** TEXT SHOWN **
Monument in Almaty, Kazakhstan

The Golden Warrior Monument (also known as the Golden Man Statue, Statue of the Golden Warrior and Independence Monument) stands on Republic Square in the former capital of Kazakhstan, Almaty. The monument celebrates the independence of Kazakhstan, the identity of its people, and the role of the city of Almaty as capital of Kazakhstan until 1997 when the capital moved to Astana. The statue, a Saka warrior and a barys, stands atop a 91 ft tall column.

The design of the monument was inspired by Kazakh folklore and the 1969 archaeological discovery of an 18 year old Second or Third century BC Saka or Scythian noble buried in a golden suit of armor with a sizable hoard of gold, earning him the moniker "Golden Man" (Zolotoi Chelovek).

The column is framed with artistic casting crate, which describes the historical events of Kazakhstan.

== History ==
On 5 July 1994, the President and members of the Government of the newly formed Republic issued a positive resolution on the construction of a Monument to the Independence of Kazakhstan. On 13 July 1995, Resolution of the President of the Republic of Kazakhstan Nursultan Nazarbayev ‘On the construction of the Monument to the Independence of Kazakhstan in Almaty’ inaugurated it.

In October 2007, someone stole a statue of a bronze book attached to the monument, which contained the palm print of the President of Kazakhstan, following an ancient Kazakh custom. The book was restored three weeks later using a model left at the Kirov Plant, which was in charge of its construction.

** DATA SUPPLIED **
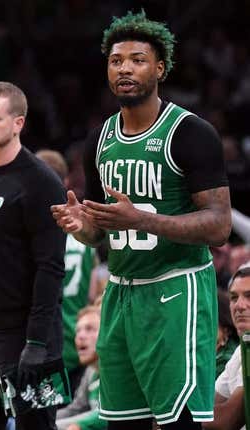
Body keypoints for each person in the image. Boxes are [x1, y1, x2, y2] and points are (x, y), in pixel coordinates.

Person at [51, 10, 232, 429]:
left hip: (176, 289)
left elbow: (220, 227)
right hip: (120, 294)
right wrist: (84, 227)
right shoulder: (100, 138)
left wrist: (143, 219)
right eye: (116, 61)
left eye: (137, 59)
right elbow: (102, 230)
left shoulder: (191, 132)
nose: (125, 68)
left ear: (160, 68)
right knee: (122, 423)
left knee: (178, 423)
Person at [0, 81, 66, 430]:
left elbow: (51, 266)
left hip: (29, 335)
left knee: (37, 427)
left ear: (18, 123)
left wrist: (37, 341)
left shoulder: (42, 181)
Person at [37, 149, 97, 392]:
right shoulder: (83, 234)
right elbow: (92, 296)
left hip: (43, 344)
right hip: (78, 342)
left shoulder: (35, 232)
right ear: (66, 182)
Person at [203, 262, 250, 430]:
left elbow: (228, 419)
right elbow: (209, 405)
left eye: (249, 296)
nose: (239, 305)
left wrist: (172, 419)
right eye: (234, 298)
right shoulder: (241, 350)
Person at [55, 305, 106, 430]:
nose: (80, 336)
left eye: (90, 329)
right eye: (78, 330)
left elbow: (106, 415)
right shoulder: (91, 371)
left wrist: (53, 426)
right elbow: (75, 409)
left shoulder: (117, 370)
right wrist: (43, 420)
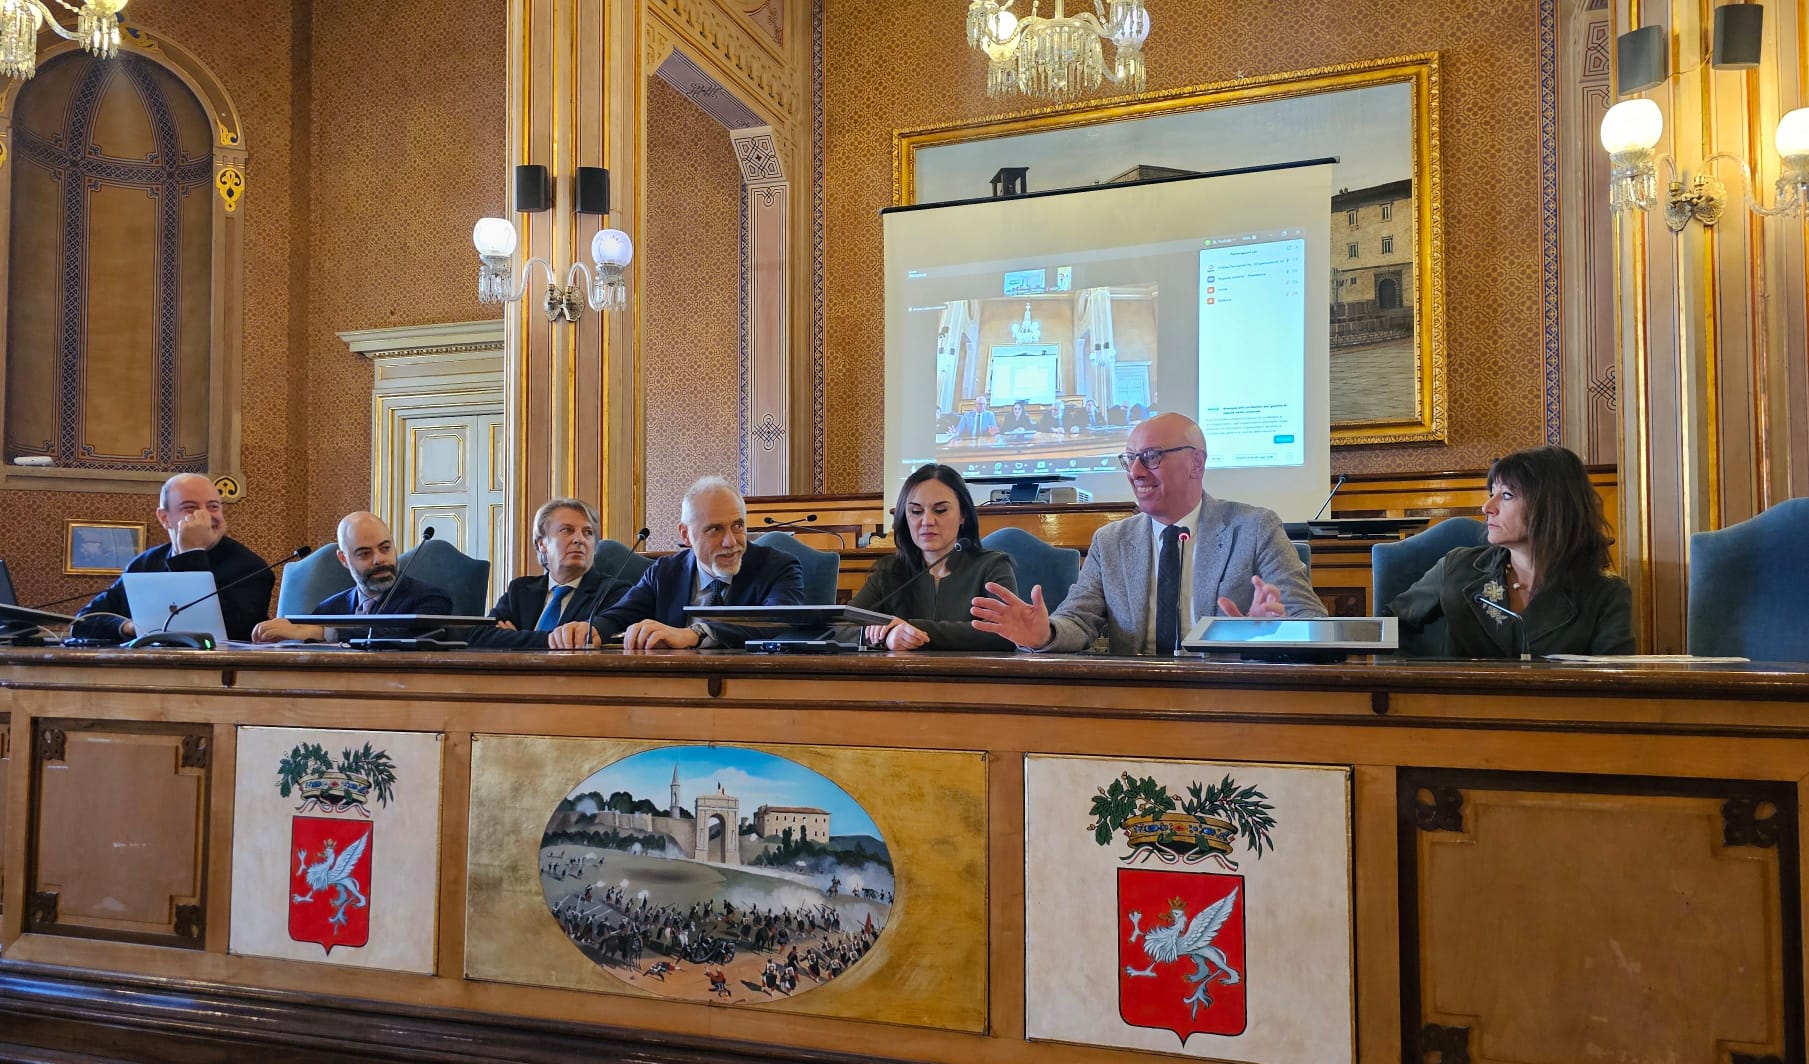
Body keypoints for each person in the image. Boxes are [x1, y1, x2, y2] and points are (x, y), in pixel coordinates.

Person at [971, 412, 1323, 654]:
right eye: (1130, 459)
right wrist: (1044, 634)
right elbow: (1077, 619)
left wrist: (1274, 633)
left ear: (1196, 463)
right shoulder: (1111, 542)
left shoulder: (1254, 528)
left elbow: (1311, 620)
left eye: (1151, 457)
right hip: (1139, 699)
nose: (1136, 471)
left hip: (1231, 697)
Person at [1387, 445, 1633, 657]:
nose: (1487, 507)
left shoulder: (1606, 594)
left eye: (1506, 495)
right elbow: (1387, 626)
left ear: (1551, 506)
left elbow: (1614, 690)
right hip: (1459, 709)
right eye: (1491, 494)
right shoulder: (1457, 567)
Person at [547, 477, 803, 650]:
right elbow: (621, 614)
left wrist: (694, 634)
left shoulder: (777, 567)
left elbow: (779, 621)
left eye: (738, 526)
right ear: (685, 535)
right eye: (715, 529)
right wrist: (591, 629)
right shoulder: (665, 572)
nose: (731, 541)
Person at [74, 473, 273, 642]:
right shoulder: (144, 564)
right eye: (190, 508)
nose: (205, 516)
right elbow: (82, 622)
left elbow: (230, 631)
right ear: (164, 518)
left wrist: (192, 554)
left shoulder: (251, 567)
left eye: (213, 506)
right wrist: (129, 627)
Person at [844, 464, 1017, 651]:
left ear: (963, 515)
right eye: (916, 512)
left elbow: (1005, 633)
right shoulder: (889, 570)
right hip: (900, 678)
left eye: (940, 510)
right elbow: (838, 628)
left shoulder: (992, 566)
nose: (927, 521)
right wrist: (885, 638)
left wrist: (911, 630)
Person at [250, 512, 451, 643]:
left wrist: (322, 633)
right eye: (364, 553)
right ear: (343, 559)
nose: (379, 560)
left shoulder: (430, 600)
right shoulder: (328, 610)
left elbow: (400, 637)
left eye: (385, 548)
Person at [472, 498, 636, 649]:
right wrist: (551, 640)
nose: (579, 539)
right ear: (542, 543)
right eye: (567, 530)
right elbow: (478, 636)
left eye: (588, 533)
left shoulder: (613, 592)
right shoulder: (520, 590)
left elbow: (585, 642)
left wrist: (515, 639)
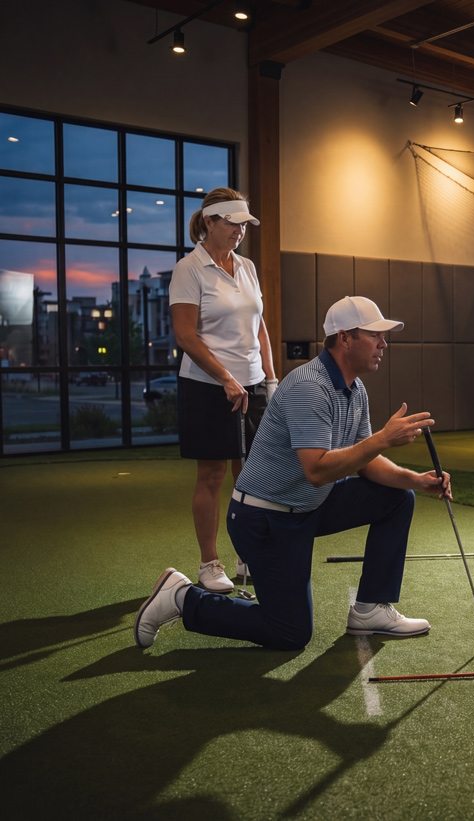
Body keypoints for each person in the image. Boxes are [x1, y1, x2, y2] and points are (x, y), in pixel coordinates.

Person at [134, 296, 449, 650]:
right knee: (290, 633)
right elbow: (316, 470)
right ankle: (181, 597)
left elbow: (363, 462)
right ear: (345, 338)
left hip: (308, 508)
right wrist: (382, 440)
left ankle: (371, 608)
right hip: (265, 521)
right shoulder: (308, 387)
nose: (383, 344)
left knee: (397, 498)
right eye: (375, 335)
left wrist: (417, 480)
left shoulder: (355, 389)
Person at [169, 188, 277, 594]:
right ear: (210, 222)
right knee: (212, 475)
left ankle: (247, 553)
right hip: (206, 385)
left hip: (252, 383)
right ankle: (209, 564)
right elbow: (186, 335)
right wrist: (225, 378)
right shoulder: (189, 268)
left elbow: (260, 327)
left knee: (251, 476)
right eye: (233, 223)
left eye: (244, 224)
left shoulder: (246, 266)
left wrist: (270, 378)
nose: (240, 231)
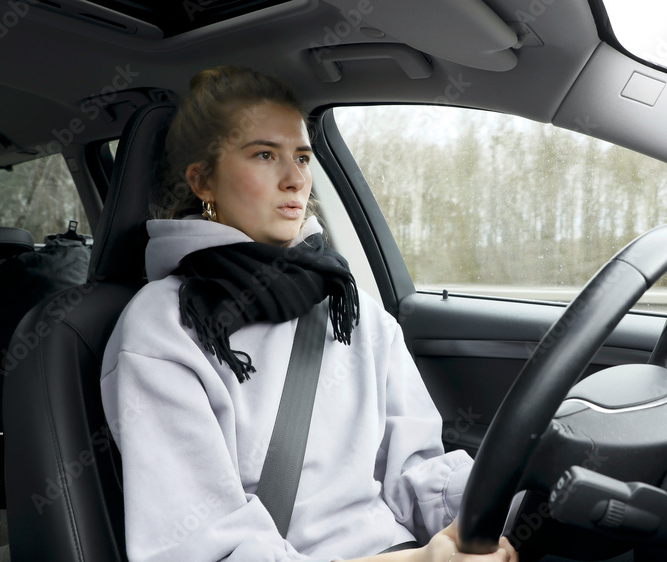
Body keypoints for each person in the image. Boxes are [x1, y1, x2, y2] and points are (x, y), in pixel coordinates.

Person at [100, 66, 518, 562]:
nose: (296, 179)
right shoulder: (162, 328)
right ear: (203, 181)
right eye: (263, 154)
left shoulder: (343, 300)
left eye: (301, 156)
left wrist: (507, 499)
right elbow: (204, 548)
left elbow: (415, 474)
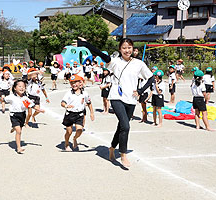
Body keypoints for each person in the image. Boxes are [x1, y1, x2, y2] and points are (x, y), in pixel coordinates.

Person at [74, 37, 154, 167]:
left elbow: (151, 79)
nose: (127, 50)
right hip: (116, 96)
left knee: (122, 126)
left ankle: (112, 148)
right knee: (126, 126)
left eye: (129, 48)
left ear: (133, 49)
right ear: (119, 49)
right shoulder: (115, 61)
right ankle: (123, 154)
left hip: (131, 99)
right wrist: (85, 44)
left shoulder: (139, 63)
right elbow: (101, 54)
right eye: (124, 48)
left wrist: (140, 91)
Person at [0, 80, 45, 153]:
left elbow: (32, 105)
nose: (22, 88)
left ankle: (14, 128)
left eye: (23, 87)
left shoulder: (25, 98)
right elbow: (3, 100)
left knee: (18, 129)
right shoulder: (11, 97)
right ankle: (19, 148)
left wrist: (39, 110)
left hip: (22, 115)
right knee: (19, 131)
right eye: (19, 86)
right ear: (14, 88)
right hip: (14, 115)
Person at [61, 74, 94, 151]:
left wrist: (92, 113)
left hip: (79, 114)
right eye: (72, 83)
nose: (74, 84)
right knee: (69, 131)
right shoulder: (68, 93)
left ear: (80, 83)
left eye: (75, 82)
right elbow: (62, 102)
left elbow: (89, 103)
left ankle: (75, 138)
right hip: (69, 114)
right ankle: (66, 144)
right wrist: (66, 106)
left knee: (79, 130)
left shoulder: (85, 93)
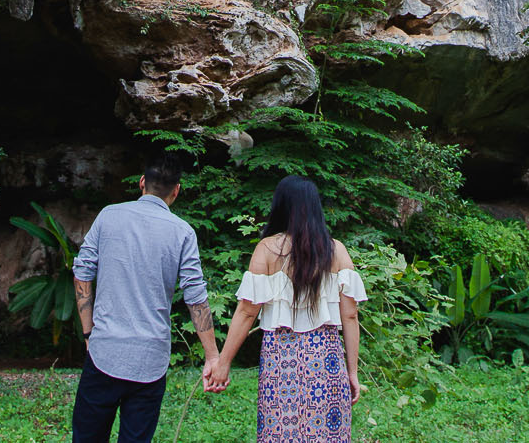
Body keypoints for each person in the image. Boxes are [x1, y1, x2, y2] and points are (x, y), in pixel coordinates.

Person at [70, 153, 220, 443]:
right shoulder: (182, 232)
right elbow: (196, 296)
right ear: (176, 191)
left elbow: (82, 273)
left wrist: (89, 333)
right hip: (150, 361)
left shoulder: (109, 215)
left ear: (142, 183)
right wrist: (212, 356)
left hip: (104, 352)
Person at [203, 176, 366, 442]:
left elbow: (246, 312)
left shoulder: (267, 250)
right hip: (327, 363)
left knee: (279, 432)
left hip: (280, 363)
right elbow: (350, 315)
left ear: (281, 206)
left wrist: (223, 364)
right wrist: (352, 372)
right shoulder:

** LIST OF TASKS **
a) In the text on the Golden Warrior Monument, how tall is the column that the statue stands on?
b) Continue the text on the Golden Warrior Monument from where it stops.

** ANSWER SECTION **
a) 91 ft

b)
In 2019, the Golden Warrior after whom the monument is named was reburied, in the hope that future scientific advances may improve knowledge about it; for example, it is suspected that the warrior may be a woman. [1] The warrior's armour, however, is still on display.

== Architecture ==
The exposition of the complex stretches horizontally for 180 meters. The center of the composition is a vertical plastic stele, reminiscent of the relief Mangyshlak kulpytas, and has a height of 28 meters. It ends with the "Golden Man" (6 meters in height) - the ruler, who stands controlling the winged leopard and symbolizes the firm state power on the Kazakh land. The stele is mounted on a semicircular pedestal, which is placed in the center of a paved circular platform. The stele fixes a certain point in space, being placed against the background of two high-rise buildings. The closer you get to it, the sharper and more dynamic it rushes into the sky. At the bottom of the stele are carved the words (in Kazakh and Russian): "On December 25, 1990, the state sovereignty of Kazakhstan was proclaimed." "December 16, 1991 State Independence of Kazakhstan was proclaimed".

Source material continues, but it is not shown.